--- Task material Enclosed Below ---

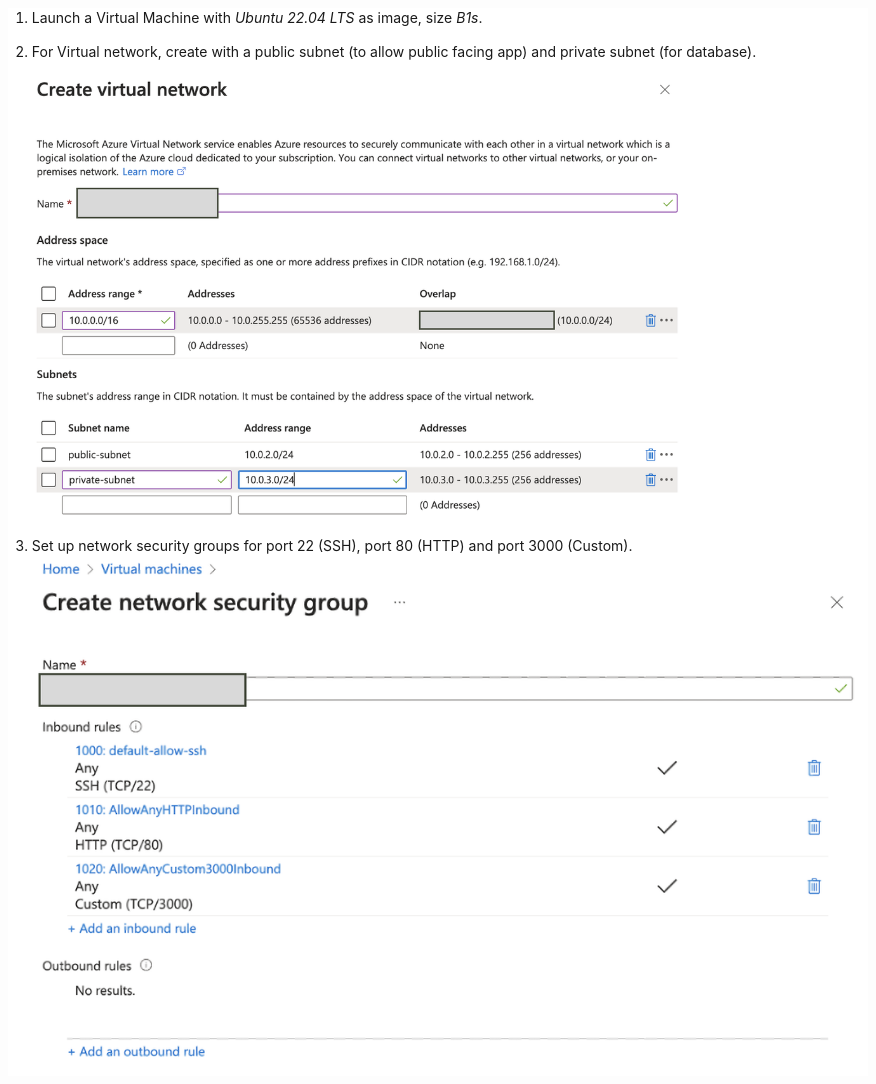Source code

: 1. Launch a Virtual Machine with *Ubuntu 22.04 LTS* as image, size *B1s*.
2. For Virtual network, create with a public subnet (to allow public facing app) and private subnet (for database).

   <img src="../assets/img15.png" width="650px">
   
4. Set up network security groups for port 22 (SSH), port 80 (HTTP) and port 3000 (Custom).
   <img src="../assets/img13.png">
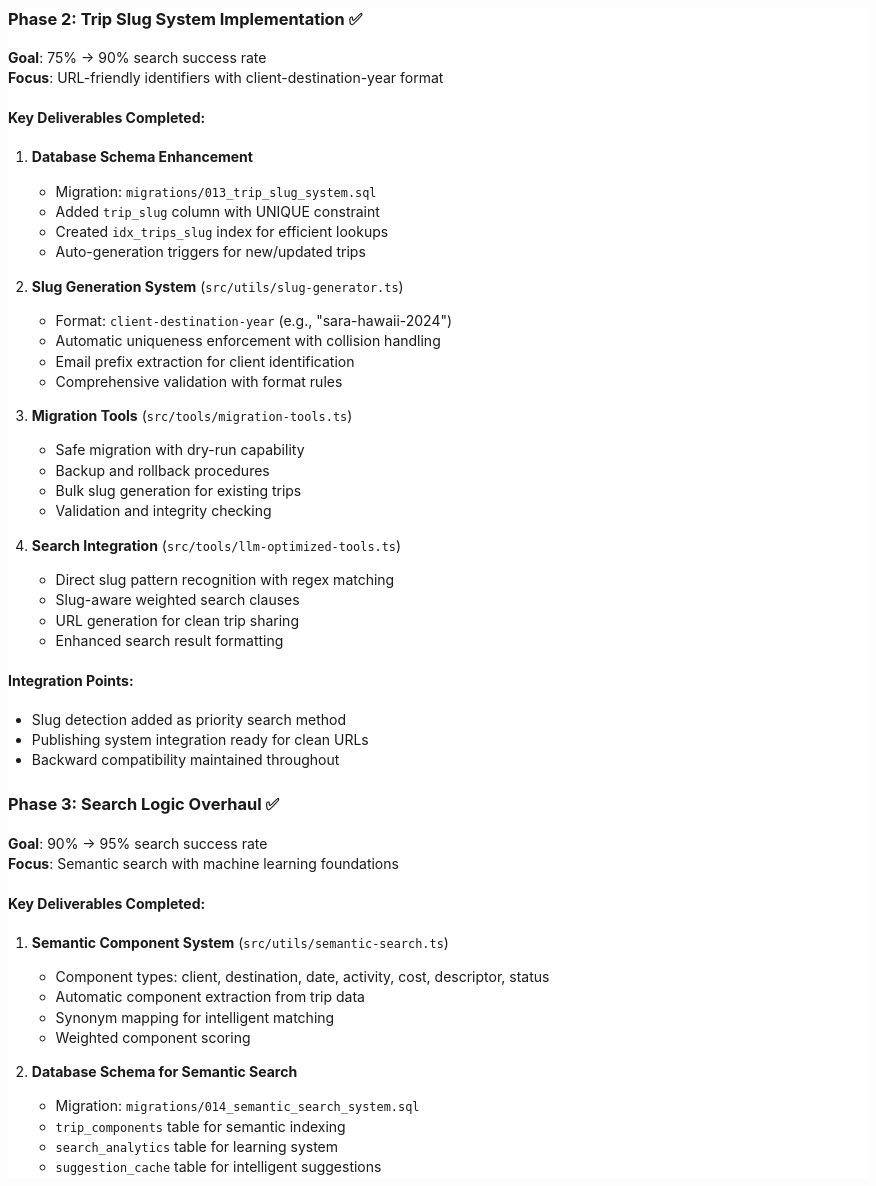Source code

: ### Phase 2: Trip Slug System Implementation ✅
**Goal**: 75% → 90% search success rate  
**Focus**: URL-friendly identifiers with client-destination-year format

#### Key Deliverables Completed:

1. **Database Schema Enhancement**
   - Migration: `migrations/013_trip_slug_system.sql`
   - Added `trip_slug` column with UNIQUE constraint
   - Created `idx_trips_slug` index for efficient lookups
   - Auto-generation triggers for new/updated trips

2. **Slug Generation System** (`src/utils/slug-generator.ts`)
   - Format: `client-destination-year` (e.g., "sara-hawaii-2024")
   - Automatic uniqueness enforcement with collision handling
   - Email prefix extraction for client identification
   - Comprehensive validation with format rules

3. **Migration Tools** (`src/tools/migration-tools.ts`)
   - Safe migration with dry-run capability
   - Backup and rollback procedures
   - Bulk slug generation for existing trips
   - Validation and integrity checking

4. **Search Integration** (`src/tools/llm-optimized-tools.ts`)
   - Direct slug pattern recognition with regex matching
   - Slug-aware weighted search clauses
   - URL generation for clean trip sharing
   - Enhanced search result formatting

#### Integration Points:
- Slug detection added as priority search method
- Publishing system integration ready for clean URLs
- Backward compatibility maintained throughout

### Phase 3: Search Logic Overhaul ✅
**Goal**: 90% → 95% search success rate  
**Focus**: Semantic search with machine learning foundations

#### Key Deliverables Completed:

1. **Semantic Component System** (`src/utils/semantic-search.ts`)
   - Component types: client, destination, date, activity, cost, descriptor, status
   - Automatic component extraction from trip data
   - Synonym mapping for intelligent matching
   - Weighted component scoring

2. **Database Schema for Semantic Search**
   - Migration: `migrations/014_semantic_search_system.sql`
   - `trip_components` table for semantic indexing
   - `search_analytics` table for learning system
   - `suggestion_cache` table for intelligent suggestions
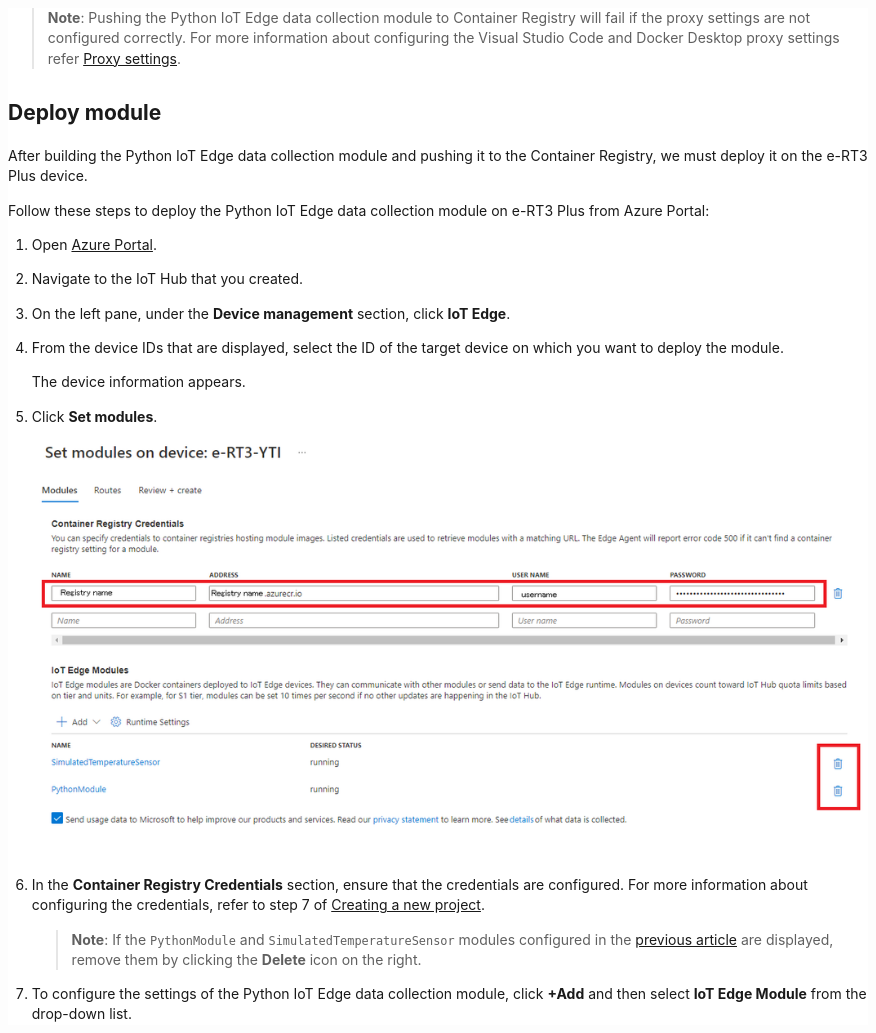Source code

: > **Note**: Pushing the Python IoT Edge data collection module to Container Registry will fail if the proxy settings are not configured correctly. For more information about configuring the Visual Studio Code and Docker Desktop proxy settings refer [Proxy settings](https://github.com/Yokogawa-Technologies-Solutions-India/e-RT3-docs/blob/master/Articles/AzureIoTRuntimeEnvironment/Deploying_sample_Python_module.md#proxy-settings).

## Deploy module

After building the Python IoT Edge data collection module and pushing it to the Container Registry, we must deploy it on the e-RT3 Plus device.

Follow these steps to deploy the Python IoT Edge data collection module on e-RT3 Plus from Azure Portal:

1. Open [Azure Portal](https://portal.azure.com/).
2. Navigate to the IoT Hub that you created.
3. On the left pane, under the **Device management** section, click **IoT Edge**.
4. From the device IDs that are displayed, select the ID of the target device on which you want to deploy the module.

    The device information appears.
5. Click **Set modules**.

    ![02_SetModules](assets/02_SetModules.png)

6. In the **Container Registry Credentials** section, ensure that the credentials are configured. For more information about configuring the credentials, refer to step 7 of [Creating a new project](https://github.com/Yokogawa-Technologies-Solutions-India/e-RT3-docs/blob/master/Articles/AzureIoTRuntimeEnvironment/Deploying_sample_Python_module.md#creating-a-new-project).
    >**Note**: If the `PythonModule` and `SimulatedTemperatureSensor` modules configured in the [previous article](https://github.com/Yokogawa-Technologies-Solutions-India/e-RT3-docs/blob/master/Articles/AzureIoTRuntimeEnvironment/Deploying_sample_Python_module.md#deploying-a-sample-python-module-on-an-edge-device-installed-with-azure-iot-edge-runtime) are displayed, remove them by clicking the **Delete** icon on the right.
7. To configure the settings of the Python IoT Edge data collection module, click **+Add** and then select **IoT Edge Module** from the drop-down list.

--- End of Enclosed Task material ---

▶ [What this task involves]: Transcribe the listing above verbatim. Omit the pictures.

▶ [The answer]:
Source code

: 1. Launch a Virtual Machine with *Ubuntu 22.04 LTS* as image, size *B1s*.
2. For Virtual network, create with a public subnet (to allow public facing app) and private subnet (for database).

   <img src="../assets/img15.png" width="650px">
   
4. Set up network security groups for port 22 (SSH), port 80 (HTTP) and port 3000 (Custom).
   <img src="../assets/img13.png">
Source code

: ### Phase 2: Trip Slug System Implementation ✅
**Goal**: 75% → 90% search success rate  
**Focus**: URL-friendly identifiers with client-destination-year format

#### Key Deliverables Completed:

1. **Database Schema Enhancement**
   - Migration: `migrations/013_trip_slug_system.sql`
   - Added `trip_slug` column with UNIQUE constraint
   - Created `idx_trips_slug` index for efficient lookups
   - Auto-generation triggers for new/updated trips

2. **Slug Generation System** (`src/utils/slug-generator.ts`)
   - Format: `client-destination-year` (e.g., "sara-hawaii-2024")
   - Automatic uniqueness enforcement with collision handling
   - Email prefix extraction for client identification
   - Comprehensive validation with format rules

3. **Migration Tools** (`src/tools/migration-tools.ts`)
   - Safe migration with dry-run capability
   - Backup and rollback procedures
   - Bulk slug generation for existing trips
   - Validation and integrity checking

4. **Search Integration** (`src/tools/llm-optimized-tools.ts`)
   - Direct slug pattern recognition with regex matching
   - Slug-aware weighted search clauses
   - URL generation for clean trip sharing
   - Enhanced search result formatting

#### Integration Points:
- Slug detection added as priority search method
- Publishing system integration ready for clean URLs
- Backward compatibility maintained throughout

### Phase 3: Search Logic Overhaul ✅
**Goal**: 90% → 95% search success rate  
**Focus**: Semantic search with machine learning foundations

#### Key Deliverables Completed:

1. **Semantic Component System** (`src/utils/semantic-search.ts`)
   - Component types: client, destination, date, activity, cost, descriptor, status
   - Automatic component extraction from trip data
   - Synonym mapping for intelligent matching
   - Weighted component scoring

2. **Database Schema for Semantic Search**
   - Migration: `migrations/014_semantic_search_system.sql`
   - `trip_components` table for semantic indexing
   - `search_analytics` table for learning system
   - `suggestion_cache` table for intelligent suggestions
Source code

: > **Note**: Pushing the Python IoT Edge data collection module to Container Registry will fail if the proxy settings are not configured correctly. For more information about configuring the Visual Studio Code and Docker Desktop proxy settings refer [Proxy settings](https://github.com/Yokogawa-Technologies-Solutions-India/e-RT3-docs/blob/master/Articles/AzureIoTRuntimeEnvironment/Deploying_sample_Python_module.md#proxy-settings).

## Deploy module

After building the Python IoT Edge data collection module and pushing it to the Container Registry, we must deploy it on the e-RT3 Plus device.

Follow these steps to deploy the Python IoT Edge data collection module on e-RT3 Plus from Azure Portal:

1. Open [Azure Portal](https://portal.azure.com/).
2. Navigate to the IoT Hub that you created.
3. On the left pane, under the **Device management** section, click **IoT Edge**.
4. From the device IDs that are displayed, select the ID of the target device on which you want to deploy the module.

    The device information appears.
5. Click **Set modules**.

    ![02_SetModules](assets/02_SetModules.png)

6. In the **Container Registry Credentials** section, ensure that the credentials are configured. For more information about configuring the credentials, refer to step 7 of [Creating a new project](https://github.com/Yokogawa-Technologies-Solutions-India/e-RT3-docs/blob/master/Articles/AzureIoTRuntimeEnvironment/Deploying_sample_Python_module.md#creating-a-new-project).
    >**Note**: If the `PythonModule` and `SimulatedTemperatureSensor` modules configured in the [previous article](https://github.com/Yokogawa-Technologies-Solutions-India/e-RT3-docs/blob/master/Articles/AzureIoTRuntimeEnvironment/Deploying_sample_Python_module.md#deploying-a-sample-python-module-on-an-edge-device-installed-with-azure-iot-edge-runtime) are displayed, remove them by clicking the **Delete** icon on the right.
7. To configure the settings of the Python IoT Edge data collection module, click **+Add** and then select **IoT Edge Module** from the drop-down list.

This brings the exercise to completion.